• Problem set:
[a] According to the text about the Generic DAL+ methods, how long did the conversion of the module take?
[b] List the Generic DAL+ methods that the text about the Generic DAL+ methods names as extended to accept a parameters collection.

• Reading text:
---

I have been working on a module for my own personal use, and I have been using the standard practice of using a DataProvider/SQLDataProvider classes within my own assembly. This is a .NET 2 module and I use a hybrid development model - user controls are in the website (like dynamic modules), but code files are in a separate class library.
Yesterday, when I was working on the core I noticed that the Generic DAL+ methods ExecuteReader/ExecuteScalar/ExecuteNonQuery had been extended to add a parameters collection. The original versions of these methods required dynamic SQL, but with this change they can now be used with stored procedures.
I decided that I would change my module to use these Generic DAL+ methods. The approach I took was to create my own DataService class. I copied all the methods I had previously created in SqlDataProvider, to this class and converted them as follows. (I could have done this all in the controller classes, but I wanted to maintain a DataLayer in my module.
1. I added a private static variable that referenced the core DataProvider
private static DataProvider provider = DataProvider.Instance()
2. I changed the method signature from "public override" to "public static"
public static IDataReader GetItems(int moduleId)
3. I changed the call inside to call the appropriate DAL+ method
return provider.ExecuteReader("GetItems", moduleId)
4. I changed the call inside the controller class to call the new static DataService method
CBO.FillCollection(DataService.GetItems(moduleId))
5. I then deleted the DataProvider/SqlDataProvider classes, rebuilt, and tested the module and everything worked as before.
The whole process took less than 10 minutes for about 12-15 data layer methods, and now my module can support any database that the core supports (as long as it uses stored procedures Oracle/MySQL/Firebird).
I also analysed the core SqlDataProvider, and I cannot find a single call that couldn't be rewritten using this approach, and that's when the penny dropped about the power of these methods.

---

Stored records
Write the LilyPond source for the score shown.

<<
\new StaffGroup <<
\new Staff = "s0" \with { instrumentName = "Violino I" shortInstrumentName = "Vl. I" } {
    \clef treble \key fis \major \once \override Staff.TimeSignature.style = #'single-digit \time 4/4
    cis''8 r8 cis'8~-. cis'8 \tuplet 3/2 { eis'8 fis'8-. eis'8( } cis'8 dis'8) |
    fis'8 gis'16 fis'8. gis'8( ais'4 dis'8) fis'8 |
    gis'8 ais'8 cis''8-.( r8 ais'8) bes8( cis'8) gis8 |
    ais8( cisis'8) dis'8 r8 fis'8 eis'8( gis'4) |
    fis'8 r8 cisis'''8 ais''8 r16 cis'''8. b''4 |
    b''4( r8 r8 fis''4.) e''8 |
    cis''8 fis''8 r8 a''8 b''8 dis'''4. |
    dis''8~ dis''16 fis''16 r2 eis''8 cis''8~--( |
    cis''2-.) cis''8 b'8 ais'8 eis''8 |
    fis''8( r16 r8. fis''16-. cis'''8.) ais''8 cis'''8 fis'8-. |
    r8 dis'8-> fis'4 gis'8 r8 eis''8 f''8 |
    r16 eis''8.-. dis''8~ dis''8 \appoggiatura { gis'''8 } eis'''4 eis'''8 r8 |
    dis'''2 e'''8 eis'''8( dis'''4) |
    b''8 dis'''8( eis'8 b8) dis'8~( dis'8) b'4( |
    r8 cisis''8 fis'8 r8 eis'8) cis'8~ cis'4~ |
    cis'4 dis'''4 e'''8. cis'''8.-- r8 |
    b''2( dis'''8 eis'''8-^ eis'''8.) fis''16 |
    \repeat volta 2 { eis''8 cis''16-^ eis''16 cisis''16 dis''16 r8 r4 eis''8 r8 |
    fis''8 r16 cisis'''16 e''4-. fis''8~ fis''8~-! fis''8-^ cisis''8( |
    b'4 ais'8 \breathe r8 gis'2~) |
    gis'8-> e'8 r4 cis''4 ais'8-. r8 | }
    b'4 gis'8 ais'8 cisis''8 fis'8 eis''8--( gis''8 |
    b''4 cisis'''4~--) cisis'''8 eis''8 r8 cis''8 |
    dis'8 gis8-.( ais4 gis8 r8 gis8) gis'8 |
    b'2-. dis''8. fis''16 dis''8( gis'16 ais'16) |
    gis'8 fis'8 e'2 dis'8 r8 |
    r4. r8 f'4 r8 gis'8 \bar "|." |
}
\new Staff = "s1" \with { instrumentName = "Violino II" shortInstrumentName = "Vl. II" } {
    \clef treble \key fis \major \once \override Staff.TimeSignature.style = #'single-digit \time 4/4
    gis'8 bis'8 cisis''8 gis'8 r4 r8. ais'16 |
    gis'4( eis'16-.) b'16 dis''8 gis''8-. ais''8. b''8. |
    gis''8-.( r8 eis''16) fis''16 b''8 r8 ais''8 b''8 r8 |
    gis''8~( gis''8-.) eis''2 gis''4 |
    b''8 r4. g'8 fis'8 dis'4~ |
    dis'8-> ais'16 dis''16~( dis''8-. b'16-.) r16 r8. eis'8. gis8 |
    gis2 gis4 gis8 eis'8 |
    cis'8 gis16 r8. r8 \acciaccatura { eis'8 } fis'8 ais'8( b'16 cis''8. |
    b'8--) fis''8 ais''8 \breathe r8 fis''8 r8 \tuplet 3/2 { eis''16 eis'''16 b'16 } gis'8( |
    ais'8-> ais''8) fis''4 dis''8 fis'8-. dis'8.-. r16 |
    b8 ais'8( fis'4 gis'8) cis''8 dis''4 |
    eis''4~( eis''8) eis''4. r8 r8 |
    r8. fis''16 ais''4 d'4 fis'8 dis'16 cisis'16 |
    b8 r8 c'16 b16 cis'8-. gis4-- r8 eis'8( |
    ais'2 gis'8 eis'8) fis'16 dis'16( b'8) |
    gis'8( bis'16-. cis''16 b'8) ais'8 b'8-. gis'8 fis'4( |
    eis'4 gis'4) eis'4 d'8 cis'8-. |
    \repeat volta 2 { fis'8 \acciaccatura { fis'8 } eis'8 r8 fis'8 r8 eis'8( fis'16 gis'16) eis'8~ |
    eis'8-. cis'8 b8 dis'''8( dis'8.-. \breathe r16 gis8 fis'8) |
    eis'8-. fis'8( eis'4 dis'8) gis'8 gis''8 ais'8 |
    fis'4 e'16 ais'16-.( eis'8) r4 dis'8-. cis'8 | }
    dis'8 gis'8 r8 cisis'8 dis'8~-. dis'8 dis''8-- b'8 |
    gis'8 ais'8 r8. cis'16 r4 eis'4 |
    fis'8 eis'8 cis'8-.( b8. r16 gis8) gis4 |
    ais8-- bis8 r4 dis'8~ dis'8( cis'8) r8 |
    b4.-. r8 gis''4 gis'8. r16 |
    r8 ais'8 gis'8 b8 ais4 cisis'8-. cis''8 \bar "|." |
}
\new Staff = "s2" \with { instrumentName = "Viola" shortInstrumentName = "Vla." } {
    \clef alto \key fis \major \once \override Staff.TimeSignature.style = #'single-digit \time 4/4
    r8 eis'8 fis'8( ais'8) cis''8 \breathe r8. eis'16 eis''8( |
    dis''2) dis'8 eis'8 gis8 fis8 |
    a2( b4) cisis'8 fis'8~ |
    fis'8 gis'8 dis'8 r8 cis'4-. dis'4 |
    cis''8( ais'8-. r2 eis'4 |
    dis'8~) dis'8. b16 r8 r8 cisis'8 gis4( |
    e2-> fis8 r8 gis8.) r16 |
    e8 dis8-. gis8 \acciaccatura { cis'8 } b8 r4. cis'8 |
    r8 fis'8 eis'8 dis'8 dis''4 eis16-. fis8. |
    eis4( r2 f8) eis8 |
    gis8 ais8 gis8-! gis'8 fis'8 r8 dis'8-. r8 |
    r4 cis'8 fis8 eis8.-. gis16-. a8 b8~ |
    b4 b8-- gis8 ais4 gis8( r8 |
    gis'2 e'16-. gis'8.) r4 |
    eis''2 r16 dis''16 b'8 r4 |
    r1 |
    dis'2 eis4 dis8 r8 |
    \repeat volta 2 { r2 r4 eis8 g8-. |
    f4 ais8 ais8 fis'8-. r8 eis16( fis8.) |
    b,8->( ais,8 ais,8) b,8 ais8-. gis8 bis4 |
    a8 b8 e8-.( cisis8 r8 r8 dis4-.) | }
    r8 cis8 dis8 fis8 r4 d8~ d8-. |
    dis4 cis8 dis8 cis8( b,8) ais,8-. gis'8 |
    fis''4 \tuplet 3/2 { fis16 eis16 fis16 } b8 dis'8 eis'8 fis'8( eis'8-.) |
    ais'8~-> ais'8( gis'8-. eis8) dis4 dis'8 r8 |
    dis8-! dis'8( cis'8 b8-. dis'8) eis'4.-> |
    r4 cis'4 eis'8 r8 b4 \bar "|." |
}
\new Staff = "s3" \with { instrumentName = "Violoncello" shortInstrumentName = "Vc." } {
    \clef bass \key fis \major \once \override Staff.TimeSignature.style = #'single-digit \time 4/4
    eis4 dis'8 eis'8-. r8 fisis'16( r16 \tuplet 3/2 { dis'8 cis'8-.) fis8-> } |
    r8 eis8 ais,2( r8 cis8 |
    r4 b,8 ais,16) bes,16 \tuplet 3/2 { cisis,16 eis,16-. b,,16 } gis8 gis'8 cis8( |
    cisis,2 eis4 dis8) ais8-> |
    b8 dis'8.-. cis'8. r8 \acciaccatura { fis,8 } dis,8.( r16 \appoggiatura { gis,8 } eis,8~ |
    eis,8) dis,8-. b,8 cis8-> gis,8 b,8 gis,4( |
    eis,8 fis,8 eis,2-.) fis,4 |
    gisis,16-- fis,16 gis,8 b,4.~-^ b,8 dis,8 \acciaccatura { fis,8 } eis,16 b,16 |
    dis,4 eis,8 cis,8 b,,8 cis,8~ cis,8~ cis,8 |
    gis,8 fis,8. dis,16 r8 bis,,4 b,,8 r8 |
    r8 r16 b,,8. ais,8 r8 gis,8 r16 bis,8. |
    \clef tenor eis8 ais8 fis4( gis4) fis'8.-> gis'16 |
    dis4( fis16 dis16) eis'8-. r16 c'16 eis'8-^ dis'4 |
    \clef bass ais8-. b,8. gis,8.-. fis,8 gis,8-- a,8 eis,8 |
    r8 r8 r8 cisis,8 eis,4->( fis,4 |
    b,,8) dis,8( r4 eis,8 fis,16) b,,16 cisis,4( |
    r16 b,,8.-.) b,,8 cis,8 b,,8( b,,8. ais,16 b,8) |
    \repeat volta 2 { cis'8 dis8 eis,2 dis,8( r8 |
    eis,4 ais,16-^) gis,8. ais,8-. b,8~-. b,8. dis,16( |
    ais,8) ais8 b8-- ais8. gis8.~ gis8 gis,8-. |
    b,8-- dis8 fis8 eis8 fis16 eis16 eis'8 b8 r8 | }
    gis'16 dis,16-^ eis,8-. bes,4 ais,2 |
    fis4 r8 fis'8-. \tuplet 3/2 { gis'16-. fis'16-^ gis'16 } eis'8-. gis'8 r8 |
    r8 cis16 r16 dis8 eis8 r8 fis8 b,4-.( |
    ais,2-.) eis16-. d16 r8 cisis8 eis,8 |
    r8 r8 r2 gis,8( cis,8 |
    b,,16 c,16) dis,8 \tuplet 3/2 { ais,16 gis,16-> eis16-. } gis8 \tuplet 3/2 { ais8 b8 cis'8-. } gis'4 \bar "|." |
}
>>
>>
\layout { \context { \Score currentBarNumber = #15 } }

---

• Written responses:
[a] It took less than 10 minutes for about 12-15 data layer methods.

[b] ExecuteReader, ExecuteScalar, ExecuteNonQuery